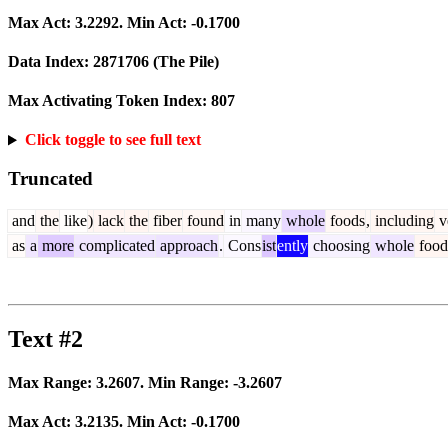
Max Act:
3.2292
. Min Act:
-0.1700
Data Index:
2871706
(The Pile)
Max Activating Token Index:
807
Click toggle to see full text
Truncated
and
the
like
)
lack
the
fiber
found
in
many
whole
foods
,
including
v
as
a
more
complicated
approach
.
Cons
ist
ently
choosing
whole
food
Text #2
Max Range:
3.2607
. Min Range:
-3.2607
Max Act:
3.2135
. Min Act:
-0.1700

---------------

Search the data for "Index" and list every line in which it occurs.

Data Index:
Max Activating Token Index:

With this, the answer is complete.